Re: [PATCH/RFC] grep: add a grep.patternType configuration setting

[Date Prev][Date Next][Thread Prev][Thread Next][Date Index][Thread Index]

 



J Smith <dark.panda@xxxxxxxxx> writes:

As the basic structure and the direction looks good, let's start
nitpicking ;-)

> Adds the grep.patternType configuration setting which sets the default
> pattern matching behavior. The values "basic", "extended", "fixed", and
> "perl" can be used to set "--basic-regexp", "--extended-regexp",
> "--fixed-strings", and "--perl-regexp" options by default respectively.

We tend to write the commit log message in imperative mood, as if
you are giving an order to the codebase to "behave this way!".  Also
we tend to give the justification behind the change first and then
present the solution.

	There is grep.extendedRegexp configuration variable to
	enable the -E command line flag by default, but there is no
	equivalent for the -P (pcre) flag.  We could keep adding
	grep.fooRegexp variables for different regular expression
	variants, but that will be unwieldy.

	Instead, add a "grep.patternType" variable that can be set
	to "basic", "extended", "fixed" and "perl" to use
	"--basic-regexp", "--extended-regexp", "--fixed-strings",
	and "--perl-regexp" options by default respectively.

	Ignore grep.extendedRegexp when grep.patternType is set.

> A value of true is equivalent to "extended" as with grep.extendedRegexp,
> and a value of false leaves the pattern type as unspecified and follows
> the default grep behavior.

With this round, we are not updating an existing a bool variable,
but are introducing a brand new one; does it still make sense to
support the boolean values for this new variable?

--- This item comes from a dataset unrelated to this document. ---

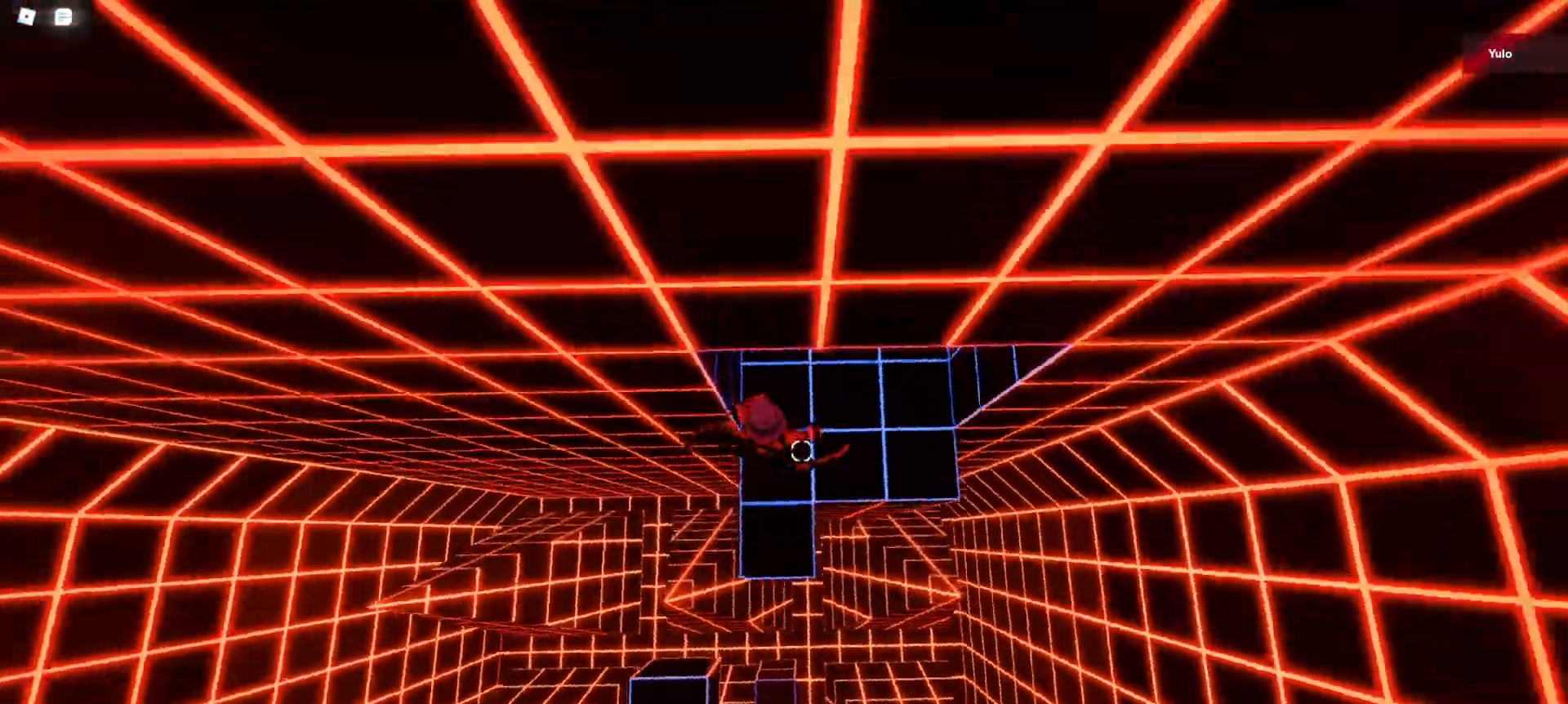
{"keys": ["w"], "mouse": [], "events": [[117, "shift", "down"], [217, "shift", "up"]]}
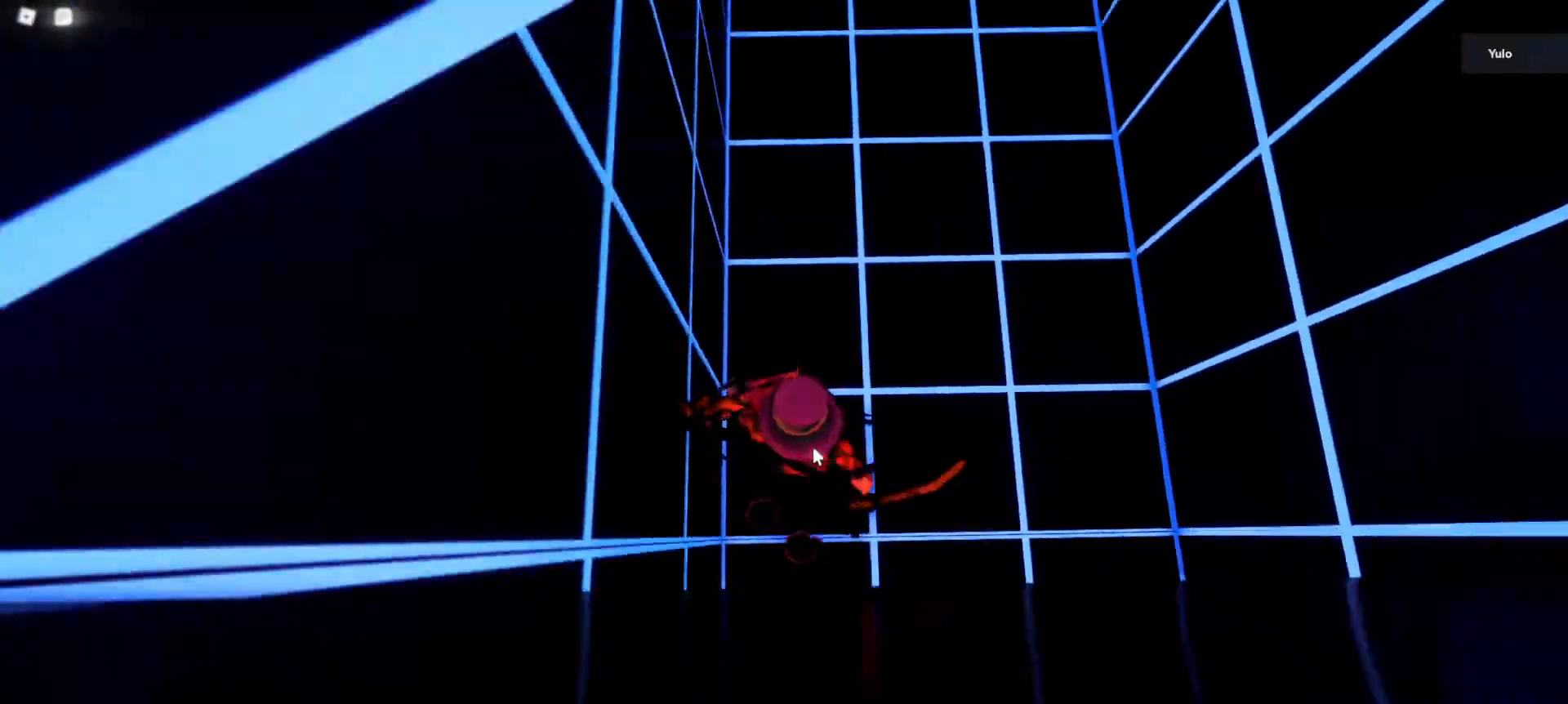
{"keys": ["w"], "mouse": [], "events": [[133, "d", "down"], [233, "d", "up"], [367, "shift", "down"], [467, "shift", "up"]]}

> This setting overrides the value set in grep.extendedRegexp which will
> be ignored completely if grep.patternType is set.
> ---

Sign-off?

>  Documentation/config.txt   |  11 ++-
>  Documentation/git-grep.txt |  11 ++-
>  builtin/grep.c             | 106 ++++++++++++++++---------
>  grep.h                     |   9 +++
>  t/t7810-grep.sh            | 187 +++++++++++++++++++++++++++++++++++++++++++++
>  5 files changed, 284 insertions(+), 40 deletions(-)
>
> diff --git a/Documentation/config.txt b/Documentation/config.txt
> index a95e5a4..38d56d8 100644
> --- a/Documentation/config.txt
> +++ b/Documentation/config.txt
> @@ -1210,8 +1210,17 @@ gitweb.snapshot::
>  grep.lineNumber::
>  	If set to true, enable '-n' option by default.
>
> +grep.patternType::
> +	Sets the default matching behavior. This option can be set to a
> +	boolean value or one of 'basic', 'extended', 'fixed', or 'perl'
> +	which will enable the '--basic-regexp', '--extended-regexp',
> +	'--fixed-strings' or '--perl-regexp' options accordingly. The value
> +	of true is equivalent to 'extended' while false leaves the
> +	settings in their default state.

Perhaps s/Sets the/The/ or at least s/Sets/Set/ (notice that the
description for grep.extendedRegexp says "enable foo", not "enables
foo").

The same comment as above applies to the "boolean"-ness part.

>  grep.extendedRegexp::
> -	If set to true, enable '--extended-regexp' option by default.
> +	If set to true, enable '--extended-regexp' option by default. This
> +	option is ignored when the 'grep.patternType' option is set.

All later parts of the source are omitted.